To facilitate a smooth launch, the New Jersey Sports Exposition Authority (NJSEA), which operates Meadowlands as well as Monmouth Park, has hired Dennis Dowd to serve as vice president in charge of account wagering and off-track wagering. Dowd, a former president of Freehold Raceway and Ocean Downs, said he expects to have the required application for account wagering filed with the Racing Commission by its August meeting, and to be up and running in October.
"We would like to have the account wagering available in time for the Breeders' Cup (on Oct. 30)," Dowd said.
The NJSEA met on July 16 with the owners of two other tracks involved in the account wagering venture--Pennwood Racing, owner of Freehold Raceway, and Greenwood Racing, owner of Atlantic City Race Course. The parties formed the New Jersey Account Wagering Operating Board during the meeting and appointed board members from each founding company. It was also decided that the NJSEA would handle account wagering for all the parties. Revenue will be distributed through a participation agreement
Internet betting will be available when the system launches, but Dowd told the Star Ledger that the Meadowlands' telephone betting system might take longer to roll out. Telephone services, he said, generally take longer to equip with wagering services than do Internet services. He hopes to have the telephone service running within nine months.

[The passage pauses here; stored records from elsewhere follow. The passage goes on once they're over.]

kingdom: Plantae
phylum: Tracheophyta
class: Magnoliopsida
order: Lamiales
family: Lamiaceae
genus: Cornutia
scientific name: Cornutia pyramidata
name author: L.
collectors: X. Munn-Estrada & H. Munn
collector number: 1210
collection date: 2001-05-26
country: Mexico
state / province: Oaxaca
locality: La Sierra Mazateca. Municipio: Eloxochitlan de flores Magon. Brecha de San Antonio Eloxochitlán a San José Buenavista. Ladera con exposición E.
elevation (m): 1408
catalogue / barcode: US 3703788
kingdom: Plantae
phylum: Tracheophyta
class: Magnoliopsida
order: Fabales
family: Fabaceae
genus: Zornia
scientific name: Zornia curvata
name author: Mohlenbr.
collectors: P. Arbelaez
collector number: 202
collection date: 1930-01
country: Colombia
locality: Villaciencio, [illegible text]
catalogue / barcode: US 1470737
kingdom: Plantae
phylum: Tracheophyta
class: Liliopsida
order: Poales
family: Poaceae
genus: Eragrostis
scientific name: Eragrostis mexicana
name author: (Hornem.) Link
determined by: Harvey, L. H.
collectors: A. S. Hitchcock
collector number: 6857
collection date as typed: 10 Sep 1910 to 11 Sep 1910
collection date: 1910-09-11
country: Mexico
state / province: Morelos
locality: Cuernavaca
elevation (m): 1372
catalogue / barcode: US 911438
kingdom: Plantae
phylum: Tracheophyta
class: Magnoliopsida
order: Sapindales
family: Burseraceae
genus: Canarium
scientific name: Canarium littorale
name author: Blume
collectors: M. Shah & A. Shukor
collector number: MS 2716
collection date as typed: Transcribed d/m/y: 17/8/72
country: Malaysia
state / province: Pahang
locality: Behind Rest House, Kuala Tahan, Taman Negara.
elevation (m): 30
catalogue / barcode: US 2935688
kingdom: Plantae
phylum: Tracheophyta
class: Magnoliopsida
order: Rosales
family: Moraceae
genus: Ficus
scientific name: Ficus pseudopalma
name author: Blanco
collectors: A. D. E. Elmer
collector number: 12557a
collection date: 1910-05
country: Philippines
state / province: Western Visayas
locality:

The off-track betting sites, meanwhile, probably won't open until sometime next year. The Racing Commission this year gave the Meadowlands permission to establish up to 15 off-track betting sites in the state, and Dowd is searching for ideal locations.
"There are a multitude of steps involved, including the approval of the municipality once we do identify the site," he explained. "I am optimistic that we can have the first offices open by late 2005."